Caregiving Options for Older Adults

No matter what their health circumstances, older adults will never choose to leave the comfort and familiarity of their home and move to an assisted living or nursing care community.

It’s a given that they want to stay in their own home as long as possible.

Historically, the caregiver role has been undertaken by family members. And although many still serve as caregivers, our culture has shifted to extended families unable to assist. Fortunately, people in the Chicago area, and the northern suburbs in particular, have lots of options and support services to help older family members.

“I’ve never met an older adult who wishes to move,” said Lauretta Hart, caregiver specialist in the Evanston office of the North Shore Senior Center.

Because the caregiving role can be very stressful and lonely, the Center offers monthly caregiver support group meetings for spouses and partners.

“People meet to talk about what they are going through,” said Lauretta. “They share their personal experiences and openly discuss their own difficulties in a non-judgmental atmosphere.”

Evaluate Your Needs

There are options when seeking help at home. First, assess your needs as a caregiver and the needs of the person you are caring for. The Family Caregivers Alliance recommends you consider the following:

  • Personal Care: bathing, eating, dressing, toileting
  • Household Care: cooking, cleaning, laundry, shopping
  • Health Care: companionship, meaningful activities, conversation

Experts agree that a comprehensive assessment should be conducted in the home, preferably by a geriatric care manager. And, you should work with an agency that is licensed by the State of Illinois, bonded and insured.

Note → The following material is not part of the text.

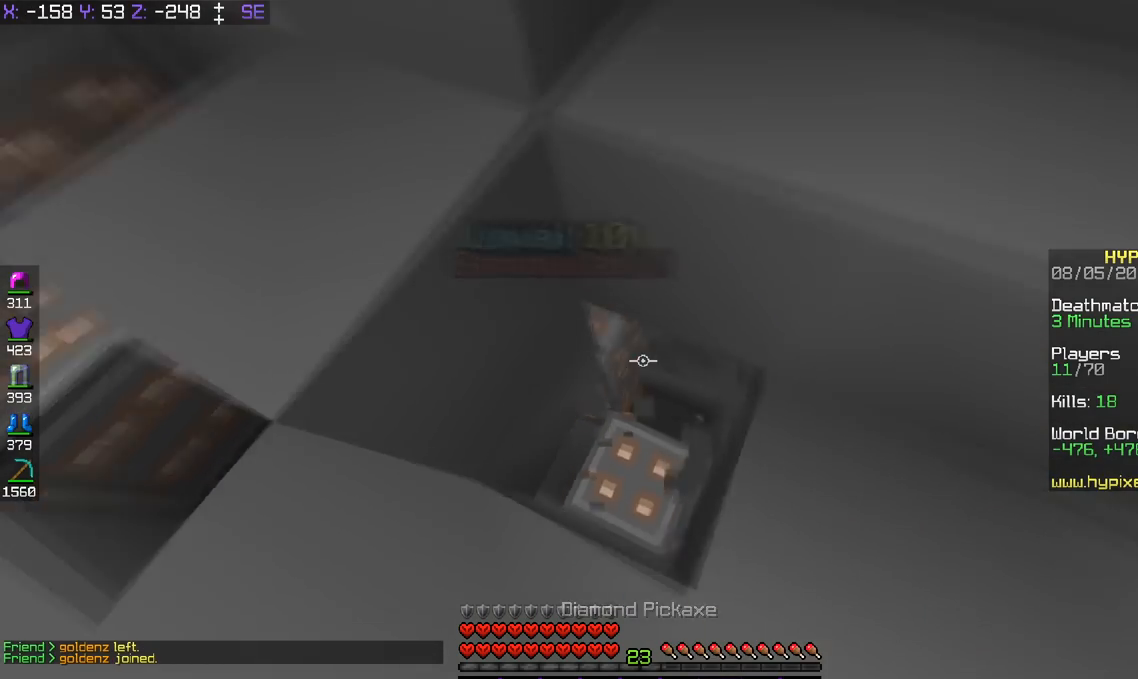
{"keys": ["w"], "events": [[400, "d", "up"]]}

Always remember to check references and certifications.

Work Only With a Reliable Agency

“Screen the agency for licensure and ask questions about their hiring practices,” advises Mary Roman, manager of social services at Mather Pavilion in Evanston. “It’s important to look for an agency with a solid reputation and one that follows the care management protocol.”

A care manager will help you determine if alternative, and less expensive, services are possible.  For example, adult day care, friendly visiting services, home grocery delivery, pharmacy delivery and meals on wheels programs might be sufficient.

“Every family situation is unique,” says Bob Caldwell, president of NorthShore FamilyCare. “Because of the service we provide we do become part of the extended part of the family so, compatibility is very important.”

There are excellent resources available to help make your caregiver decision.  Presbyterian Homes recommends Family Caregiver Alliance and the National Center on Caregiving, to families who are seeking in-home care. The North Shore Senior Center provides publications and services for older adults and their caregivers.